Conquering Your PCS With Pets
It’s beginning to look a lot like...PCS! The movers are scheduled, the house purged, and bags are ready to be packed. What about our fur friends? PCSing with pets adds another layer to the big move, but with proper knowledge and planning PCS with pets can be much less stressful on ourselves and on our animals. Planning ahead is key in ensuring your pets are ready for a move.

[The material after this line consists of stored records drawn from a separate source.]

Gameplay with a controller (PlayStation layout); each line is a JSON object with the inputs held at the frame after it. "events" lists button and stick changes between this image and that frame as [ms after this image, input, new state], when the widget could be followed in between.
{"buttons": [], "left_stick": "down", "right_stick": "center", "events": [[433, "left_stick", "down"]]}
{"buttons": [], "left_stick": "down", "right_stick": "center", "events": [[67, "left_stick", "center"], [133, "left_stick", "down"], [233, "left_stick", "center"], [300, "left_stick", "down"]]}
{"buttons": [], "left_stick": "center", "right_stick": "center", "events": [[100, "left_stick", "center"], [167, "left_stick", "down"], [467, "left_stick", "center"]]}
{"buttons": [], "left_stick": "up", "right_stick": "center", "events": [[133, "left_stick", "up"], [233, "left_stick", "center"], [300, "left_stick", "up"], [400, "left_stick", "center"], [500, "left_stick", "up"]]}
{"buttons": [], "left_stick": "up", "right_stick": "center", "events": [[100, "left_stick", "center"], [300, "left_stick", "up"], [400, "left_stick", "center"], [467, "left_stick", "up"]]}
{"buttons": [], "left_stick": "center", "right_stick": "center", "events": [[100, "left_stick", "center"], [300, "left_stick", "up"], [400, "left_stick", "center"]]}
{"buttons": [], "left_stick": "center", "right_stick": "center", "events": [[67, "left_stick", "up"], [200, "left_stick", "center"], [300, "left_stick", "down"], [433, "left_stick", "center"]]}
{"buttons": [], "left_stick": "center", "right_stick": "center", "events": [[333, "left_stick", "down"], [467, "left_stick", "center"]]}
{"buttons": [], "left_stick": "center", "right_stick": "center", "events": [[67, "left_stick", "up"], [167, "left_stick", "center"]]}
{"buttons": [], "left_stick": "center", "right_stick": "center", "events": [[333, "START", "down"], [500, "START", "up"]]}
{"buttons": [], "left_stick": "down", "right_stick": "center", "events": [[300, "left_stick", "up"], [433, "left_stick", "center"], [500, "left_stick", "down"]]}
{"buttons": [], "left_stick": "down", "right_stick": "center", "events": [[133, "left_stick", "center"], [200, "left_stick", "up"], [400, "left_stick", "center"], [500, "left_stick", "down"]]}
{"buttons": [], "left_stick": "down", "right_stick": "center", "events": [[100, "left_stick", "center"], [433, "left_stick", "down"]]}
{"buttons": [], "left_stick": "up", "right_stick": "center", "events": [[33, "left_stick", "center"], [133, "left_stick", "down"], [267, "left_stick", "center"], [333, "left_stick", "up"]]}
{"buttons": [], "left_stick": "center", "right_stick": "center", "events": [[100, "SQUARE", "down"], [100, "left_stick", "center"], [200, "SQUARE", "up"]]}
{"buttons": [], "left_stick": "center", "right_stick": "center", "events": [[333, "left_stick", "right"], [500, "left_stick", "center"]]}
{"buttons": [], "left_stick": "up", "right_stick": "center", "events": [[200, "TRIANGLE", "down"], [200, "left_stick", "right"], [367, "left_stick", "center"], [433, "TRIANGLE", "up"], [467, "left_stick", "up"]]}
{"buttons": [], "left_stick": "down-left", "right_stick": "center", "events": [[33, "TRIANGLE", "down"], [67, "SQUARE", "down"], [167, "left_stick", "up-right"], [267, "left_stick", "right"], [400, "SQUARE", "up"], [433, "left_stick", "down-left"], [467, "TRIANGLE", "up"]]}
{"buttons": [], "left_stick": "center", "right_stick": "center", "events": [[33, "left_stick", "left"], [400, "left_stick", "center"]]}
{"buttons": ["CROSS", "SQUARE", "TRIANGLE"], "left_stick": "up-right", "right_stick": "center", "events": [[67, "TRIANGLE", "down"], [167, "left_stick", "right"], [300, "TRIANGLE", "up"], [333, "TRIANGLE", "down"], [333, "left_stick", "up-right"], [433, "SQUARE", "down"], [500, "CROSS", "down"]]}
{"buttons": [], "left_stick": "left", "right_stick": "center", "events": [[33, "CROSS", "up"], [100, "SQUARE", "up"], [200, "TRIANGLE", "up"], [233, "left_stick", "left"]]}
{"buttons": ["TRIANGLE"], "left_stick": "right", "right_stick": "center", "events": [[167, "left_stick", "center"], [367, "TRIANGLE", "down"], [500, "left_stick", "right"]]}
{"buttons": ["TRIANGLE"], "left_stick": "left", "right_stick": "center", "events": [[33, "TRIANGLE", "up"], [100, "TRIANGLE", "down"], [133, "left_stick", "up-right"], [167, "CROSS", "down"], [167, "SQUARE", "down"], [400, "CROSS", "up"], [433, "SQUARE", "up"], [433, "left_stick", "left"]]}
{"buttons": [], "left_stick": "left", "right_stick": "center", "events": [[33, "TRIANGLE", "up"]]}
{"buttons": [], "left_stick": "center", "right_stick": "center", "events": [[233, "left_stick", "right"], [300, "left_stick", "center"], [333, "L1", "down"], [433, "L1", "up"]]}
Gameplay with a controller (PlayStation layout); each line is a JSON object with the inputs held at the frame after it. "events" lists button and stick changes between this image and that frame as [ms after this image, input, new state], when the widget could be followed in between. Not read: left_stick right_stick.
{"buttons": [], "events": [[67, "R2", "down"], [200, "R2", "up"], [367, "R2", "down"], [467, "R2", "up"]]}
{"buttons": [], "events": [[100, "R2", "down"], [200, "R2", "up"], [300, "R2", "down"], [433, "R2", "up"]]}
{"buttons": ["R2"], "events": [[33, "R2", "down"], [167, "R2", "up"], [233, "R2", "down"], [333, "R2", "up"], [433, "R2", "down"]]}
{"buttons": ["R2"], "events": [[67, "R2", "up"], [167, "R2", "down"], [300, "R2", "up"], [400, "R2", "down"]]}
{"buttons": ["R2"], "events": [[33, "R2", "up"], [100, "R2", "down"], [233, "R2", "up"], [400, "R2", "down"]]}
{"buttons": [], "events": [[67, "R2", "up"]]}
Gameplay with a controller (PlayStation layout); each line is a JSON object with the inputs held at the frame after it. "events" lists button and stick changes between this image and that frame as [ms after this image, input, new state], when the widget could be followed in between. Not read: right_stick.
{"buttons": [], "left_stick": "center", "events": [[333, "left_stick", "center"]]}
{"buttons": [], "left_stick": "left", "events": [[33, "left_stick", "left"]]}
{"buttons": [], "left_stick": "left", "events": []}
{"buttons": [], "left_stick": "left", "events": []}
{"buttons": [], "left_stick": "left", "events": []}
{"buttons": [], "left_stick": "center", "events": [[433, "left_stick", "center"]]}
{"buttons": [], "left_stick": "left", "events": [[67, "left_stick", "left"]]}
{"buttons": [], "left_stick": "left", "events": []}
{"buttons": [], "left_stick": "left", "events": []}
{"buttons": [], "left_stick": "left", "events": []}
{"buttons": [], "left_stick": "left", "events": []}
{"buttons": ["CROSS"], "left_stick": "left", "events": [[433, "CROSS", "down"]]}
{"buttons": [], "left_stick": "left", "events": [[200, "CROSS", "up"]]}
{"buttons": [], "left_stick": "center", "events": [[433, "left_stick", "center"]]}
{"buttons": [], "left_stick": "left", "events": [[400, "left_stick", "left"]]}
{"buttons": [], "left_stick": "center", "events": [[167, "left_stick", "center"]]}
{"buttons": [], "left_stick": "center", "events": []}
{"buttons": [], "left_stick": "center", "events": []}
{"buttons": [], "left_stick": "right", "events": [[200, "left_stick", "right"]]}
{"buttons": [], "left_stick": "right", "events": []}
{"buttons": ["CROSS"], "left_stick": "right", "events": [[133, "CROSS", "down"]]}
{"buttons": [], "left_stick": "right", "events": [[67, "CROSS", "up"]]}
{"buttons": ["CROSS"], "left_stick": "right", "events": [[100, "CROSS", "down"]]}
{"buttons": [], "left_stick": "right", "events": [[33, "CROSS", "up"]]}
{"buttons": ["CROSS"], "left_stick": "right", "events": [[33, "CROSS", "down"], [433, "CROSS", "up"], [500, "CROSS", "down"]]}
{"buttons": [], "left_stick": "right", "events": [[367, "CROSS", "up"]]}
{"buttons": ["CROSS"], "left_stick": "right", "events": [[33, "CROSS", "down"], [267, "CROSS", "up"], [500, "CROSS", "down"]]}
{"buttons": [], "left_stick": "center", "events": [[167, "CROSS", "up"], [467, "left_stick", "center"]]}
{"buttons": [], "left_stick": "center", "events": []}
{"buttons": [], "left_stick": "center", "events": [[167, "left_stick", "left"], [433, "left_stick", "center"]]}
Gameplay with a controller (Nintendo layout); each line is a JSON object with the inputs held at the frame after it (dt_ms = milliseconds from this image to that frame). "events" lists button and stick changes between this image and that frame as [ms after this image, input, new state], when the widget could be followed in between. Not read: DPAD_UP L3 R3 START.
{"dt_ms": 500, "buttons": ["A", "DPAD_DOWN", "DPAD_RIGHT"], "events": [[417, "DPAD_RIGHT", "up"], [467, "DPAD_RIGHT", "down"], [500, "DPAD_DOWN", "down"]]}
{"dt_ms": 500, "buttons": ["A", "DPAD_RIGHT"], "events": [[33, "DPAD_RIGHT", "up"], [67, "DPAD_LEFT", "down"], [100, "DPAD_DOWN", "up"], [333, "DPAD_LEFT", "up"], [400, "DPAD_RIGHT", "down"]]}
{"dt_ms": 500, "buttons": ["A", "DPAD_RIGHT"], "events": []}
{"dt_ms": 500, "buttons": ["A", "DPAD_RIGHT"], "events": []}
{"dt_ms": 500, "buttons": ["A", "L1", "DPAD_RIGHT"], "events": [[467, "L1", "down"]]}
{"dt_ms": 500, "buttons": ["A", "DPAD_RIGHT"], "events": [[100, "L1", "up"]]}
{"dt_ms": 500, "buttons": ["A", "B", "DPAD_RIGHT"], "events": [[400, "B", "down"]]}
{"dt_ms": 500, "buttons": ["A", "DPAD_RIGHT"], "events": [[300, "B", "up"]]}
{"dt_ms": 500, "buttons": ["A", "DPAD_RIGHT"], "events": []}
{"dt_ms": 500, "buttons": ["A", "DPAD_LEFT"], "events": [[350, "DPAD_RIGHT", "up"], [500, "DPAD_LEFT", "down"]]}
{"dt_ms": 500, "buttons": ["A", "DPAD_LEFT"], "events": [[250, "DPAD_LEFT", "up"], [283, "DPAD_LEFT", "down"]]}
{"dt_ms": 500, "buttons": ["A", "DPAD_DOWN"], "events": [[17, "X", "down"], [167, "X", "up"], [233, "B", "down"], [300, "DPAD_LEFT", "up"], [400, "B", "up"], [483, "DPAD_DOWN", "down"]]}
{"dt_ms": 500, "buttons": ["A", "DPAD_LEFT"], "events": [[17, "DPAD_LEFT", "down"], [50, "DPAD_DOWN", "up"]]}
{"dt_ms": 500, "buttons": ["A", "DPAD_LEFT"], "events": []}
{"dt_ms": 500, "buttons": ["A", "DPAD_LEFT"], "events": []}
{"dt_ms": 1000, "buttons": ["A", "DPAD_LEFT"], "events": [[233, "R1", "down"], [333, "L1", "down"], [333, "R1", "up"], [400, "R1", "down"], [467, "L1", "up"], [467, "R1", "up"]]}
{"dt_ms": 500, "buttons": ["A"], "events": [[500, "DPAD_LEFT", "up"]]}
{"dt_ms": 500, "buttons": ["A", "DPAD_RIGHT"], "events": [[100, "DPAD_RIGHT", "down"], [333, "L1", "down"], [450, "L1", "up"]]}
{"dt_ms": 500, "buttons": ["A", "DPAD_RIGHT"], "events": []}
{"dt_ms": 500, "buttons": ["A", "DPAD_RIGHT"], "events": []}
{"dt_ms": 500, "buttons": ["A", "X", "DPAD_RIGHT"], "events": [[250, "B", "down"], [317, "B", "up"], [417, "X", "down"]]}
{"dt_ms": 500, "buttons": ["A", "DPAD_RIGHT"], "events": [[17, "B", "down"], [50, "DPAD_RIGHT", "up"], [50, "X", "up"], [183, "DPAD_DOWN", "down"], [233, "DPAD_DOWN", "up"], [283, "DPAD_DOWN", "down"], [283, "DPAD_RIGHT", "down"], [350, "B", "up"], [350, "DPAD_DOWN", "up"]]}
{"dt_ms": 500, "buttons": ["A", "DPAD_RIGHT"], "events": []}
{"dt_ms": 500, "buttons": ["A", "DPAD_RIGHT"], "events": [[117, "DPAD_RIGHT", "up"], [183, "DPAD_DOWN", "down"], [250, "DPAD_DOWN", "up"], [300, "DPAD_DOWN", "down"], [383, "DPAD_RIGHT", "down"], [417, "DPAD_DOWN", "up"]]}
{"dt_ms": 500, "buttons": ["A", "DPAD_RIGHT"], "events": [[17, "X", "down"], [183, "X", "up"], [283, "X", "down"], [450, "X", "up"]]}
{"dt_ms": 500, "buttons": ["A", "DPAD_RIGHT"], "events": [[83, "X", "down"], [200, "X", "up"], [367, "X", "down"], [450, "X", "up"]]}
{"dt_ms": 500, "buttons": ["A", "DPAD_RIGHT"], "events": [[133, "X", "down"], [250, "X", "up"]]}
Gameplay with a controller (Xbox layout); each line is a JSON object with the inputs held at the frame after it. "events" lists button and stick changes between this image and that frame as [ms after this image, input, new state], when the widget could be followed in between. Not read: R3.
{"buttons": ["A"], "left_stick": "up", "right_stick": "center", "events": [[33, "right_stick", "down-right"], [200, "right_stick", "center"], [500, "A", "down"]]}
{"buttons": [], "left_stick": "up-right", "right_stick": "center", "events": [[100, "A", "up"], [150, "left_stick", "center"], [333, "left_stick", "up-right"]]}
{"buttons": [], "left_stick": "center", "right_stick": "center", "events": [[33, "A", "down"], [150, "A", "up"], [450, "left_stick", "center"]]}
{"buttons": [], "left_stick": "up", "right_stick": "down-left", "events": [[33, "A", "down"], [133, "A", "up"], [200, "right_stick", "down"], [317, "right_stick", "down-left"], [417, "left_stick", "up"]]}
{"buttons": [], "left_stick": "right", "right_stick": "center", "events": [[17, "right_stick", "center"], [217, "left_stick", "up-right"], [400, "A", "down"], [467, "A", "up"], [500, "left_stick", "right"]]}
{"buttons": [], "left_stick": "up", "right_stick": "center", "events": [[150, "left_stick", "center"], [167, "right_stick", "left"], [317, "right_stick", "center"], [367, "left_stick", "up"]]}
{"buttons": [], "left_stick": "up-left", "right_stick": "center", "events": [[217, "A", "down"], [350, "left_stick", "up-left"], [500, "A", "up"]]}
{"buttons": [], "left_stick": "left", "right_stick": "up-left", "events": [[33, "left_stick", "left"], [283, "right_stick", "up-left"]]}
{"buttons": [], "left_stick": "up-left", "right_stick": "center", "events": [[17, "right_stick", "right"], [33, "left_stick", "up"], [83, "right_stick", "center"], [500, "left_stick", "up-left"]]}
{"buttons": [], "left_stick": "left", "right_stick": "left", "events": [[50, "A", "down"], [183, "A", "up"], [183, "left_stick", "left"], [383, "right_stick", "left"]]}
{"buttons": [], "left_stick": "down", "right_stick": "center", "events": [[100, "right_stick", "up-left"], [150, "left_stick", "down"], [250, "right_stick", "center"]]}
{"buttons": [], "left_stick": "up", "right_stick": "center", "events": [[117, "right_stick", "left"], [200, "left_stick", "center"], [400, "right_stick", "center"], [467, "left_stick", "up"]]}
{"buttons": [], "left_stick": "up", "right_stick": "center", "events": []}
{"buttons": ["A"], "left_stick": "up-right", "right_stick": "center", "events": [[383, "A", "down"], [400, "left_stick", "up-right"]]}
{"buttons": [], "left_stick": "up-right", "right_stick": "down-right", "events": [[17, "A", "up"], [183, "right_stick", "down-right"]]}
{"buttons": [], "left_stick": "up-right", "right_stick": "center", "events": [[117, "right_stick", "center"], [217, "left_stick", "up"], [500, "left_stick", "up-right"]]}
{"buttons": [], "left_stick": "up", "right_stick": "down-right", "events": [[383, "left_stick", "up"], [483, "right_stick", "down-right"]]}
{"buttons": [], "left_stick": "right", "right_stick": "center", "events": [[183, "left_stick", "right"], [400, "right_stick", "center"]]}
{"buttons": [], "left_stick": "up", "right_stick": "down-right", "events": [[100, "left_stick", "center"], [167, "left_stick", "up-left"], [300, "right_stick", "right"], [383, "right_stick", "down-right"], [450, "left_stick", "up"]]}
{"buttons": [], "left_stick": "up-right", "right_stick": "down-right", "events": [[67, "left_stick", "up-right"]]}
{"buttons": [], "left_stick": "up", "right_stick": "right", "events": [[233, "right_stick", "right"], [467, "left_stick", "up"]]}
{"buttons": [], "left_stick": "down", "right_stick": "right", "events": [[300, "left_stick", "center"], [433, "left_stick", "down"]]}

1) Know When to Schedule Vet Appointments
A big component of PCSing pets is ensuring that all necessary veterinary procedures have been followed. Some locations require a quarantine for animals entering the area. Having up-to-date vaccinations and health records helps speed this process along. Many airlines and pet moving companies also require vaccination records and vaccine administration within a certain timeframe. Your current installation veterinary treatment facility is a great place to get the most accurate and current information regarding pet vaccination and medical requirements. If this is your first PCS, a local vet can also access this information.
2) Budget for Pet Moves
While the military covers costs for service members and families to move, they do not cover the costs associated with moving a pet. Keep in mind pet PCS costs can be high depending on the location. Flying a pet to an OCCONUS location is costly. Veterinary care and quarantine costs should be considered and budgeted for. Large animals, like horses, may require additional travel documents depending on the state laws of the new location that need worked into a budget.
3) Plan Ahead
This is a tough one when it comes to PCS! Sometimes, we have no idea where the next duty station is until just weeks or days before a report date. Having a basic plan in place helps ease the stress and ensure our pets are taken care of. Sometimes this means leaving a pet with a trusted friend or family member until they are able to be moved; especially if a no-fly restriction is in place due to extreme temperatures for pets who need to fly to the next duty station. Keeping pets up-to-date on vaccinations, wormers, and necessary paperwork can help speed up the process. If moving horses, give yourself plenty of time to safely move them to your new location and plan a route with stops ahead of time. Always check with the housing office if living on post, or property managers and city ordinances to see what breed restrictions there might be for your area. Some dog breeds and other more exotic pets are not allowed in on-post housing, so make sure to plan accordingly if your pet falls under the restrictions. Never lie about a pet’s breed in an attempt to sneak them into on-post housing. This can result in disciplinary actions for service members if found out.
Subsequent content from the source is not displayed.